While searching for apps with this problem, I stumbled upon a few that while not suffering from this, had other security problems related to logins. Flixster, iSlick, Camera Awesome!, TechCrunch and Photobucket all send some login information over HTTP. In the case of Camera Awesome!, it’s only Photobucket credentials, and in TechCrunch it’s only authentication for Pocket. But iSlick, Flixster and Photobucket all send usernames and passwords for their respective accounts in plaintext. This means that a user wouldn’t have to do any SSL certificate generation or proxying, they need only be on the same network as you and sniff the network traffic. Obviously this poses an even larger security risk than just accepting self-signed SSL certificate. Particularly if users use the same usernames and/or passwords for other accounts. In Photobucket’s case, they hash your password with MD5, but the password can easily be retrieved using a reverse MD5 hash lookup tool.

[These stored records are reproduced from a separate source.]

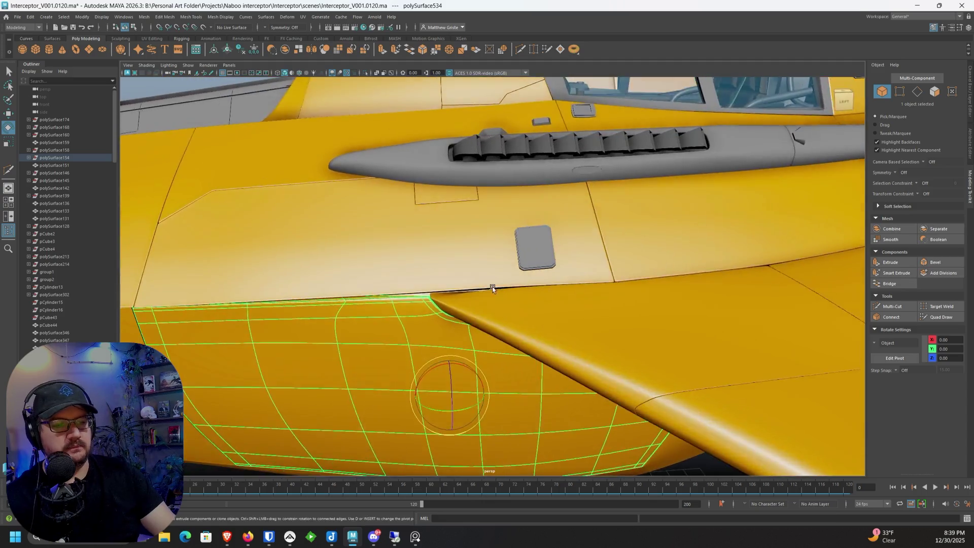
Step: Reselect the grey block copy pCube154 beside the wing seam
scroll(495, 285, up, 3)
mouse_move(458, 304)
alt+mouse_down()
mouse_move(558, 307)
mouse_move(513, 306)
mouse_move(588, 291)
mouse_move(476, 332)
mouse_move(490, 328)
mouse_move(352, 267)
mouse_move(257, 86)
alt+mouse_up()
scroll(498, 306, down, 1)
scroll(507, 309, down, 2)
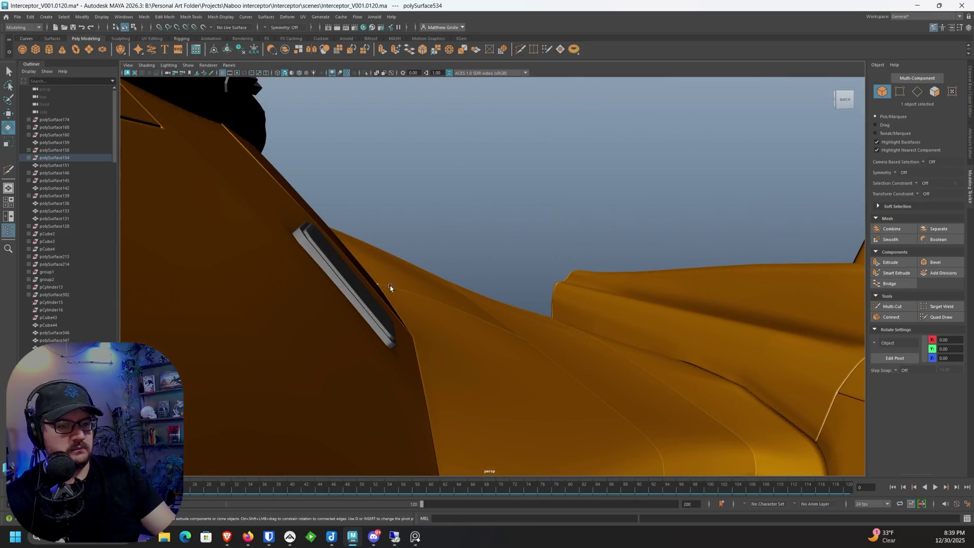
click(358, 282)
click(245, 17)
mouse_move(287, 17)
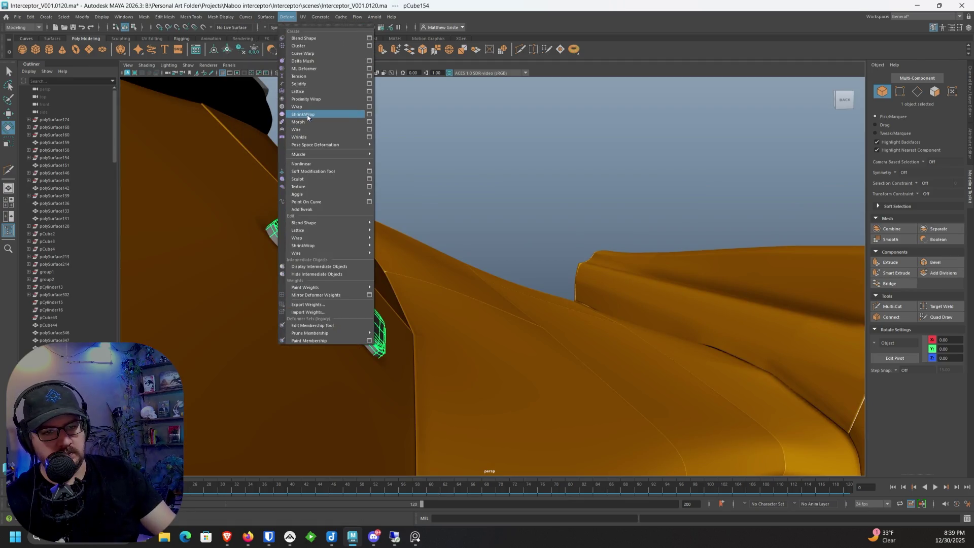
Step: Wrap pCube154 in a lattice and pull its top-end points down toward the hull
key(Escape)
right_drag(273, 226, 273, 202)
drag(157, 161, 300, 263)
key(w)
mouse_move(272, 201)
mouse_down()
mouse_move(233, 226)
mouse_move(246, 229)
mouse_up()
mouse_move(370, 355)
mouse_down()
mouse_move(386, 332)
mouse_move(380, 319)
mouse_up()
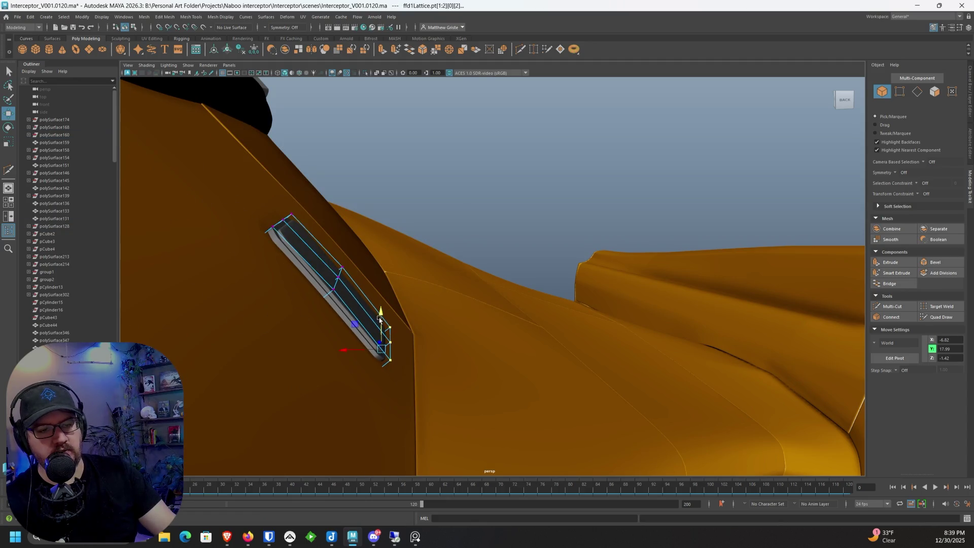
Step: Nudge another row of lattice points down, then return to top view and select pCube154
mouse_move(347, 268)
alt+mouse_down()
mouse_move(365, 256)
mouse_move(309, 265)
alt+mouse_up()
drag(358, 223, 544, 254)
alt+drag(545, 254, 511, 257)
mouse_move(663, 230)
alt+mouse_down()
mouse_move(607, 226)
mouse_move(496, 254)
mouse_move(365, 256)
alt+mouse_up()
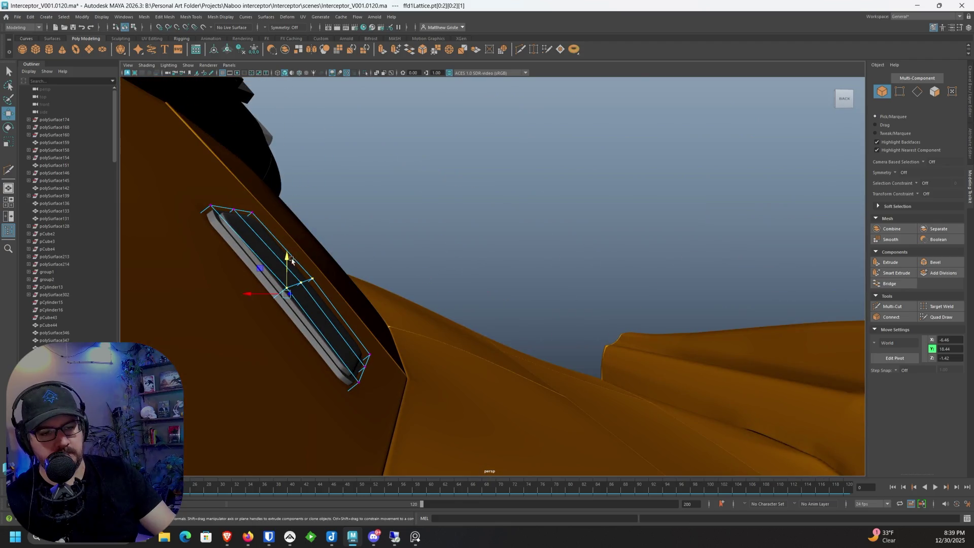
drag(285, 261, 284, 265)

So what should be done? Well in the case of apps not using encryption, they should be using SSL for those login requests. iSlick says that SSL support will be coming in a future update. I haven’t heard any updates from the others. As for the other apps that are using SSL, but not implementing it correctly, they need to make sure that they respond to SSL warnings properly. From what I’ve seen, most networking libraries refuse self-signed SSL certs by default. Perhaps ignoring these warnings was done for development purposes and developers forgot to later pull that code out. Whatever the case, I hope each of the companies will respond quickly with updates for their users and hopefully we can all learn from their mistakes to be a little more cautious about how we implement security in our apps. If you decide to do some research on some of the apps you use, be sure to let developers know if you find a problem so they can fix it.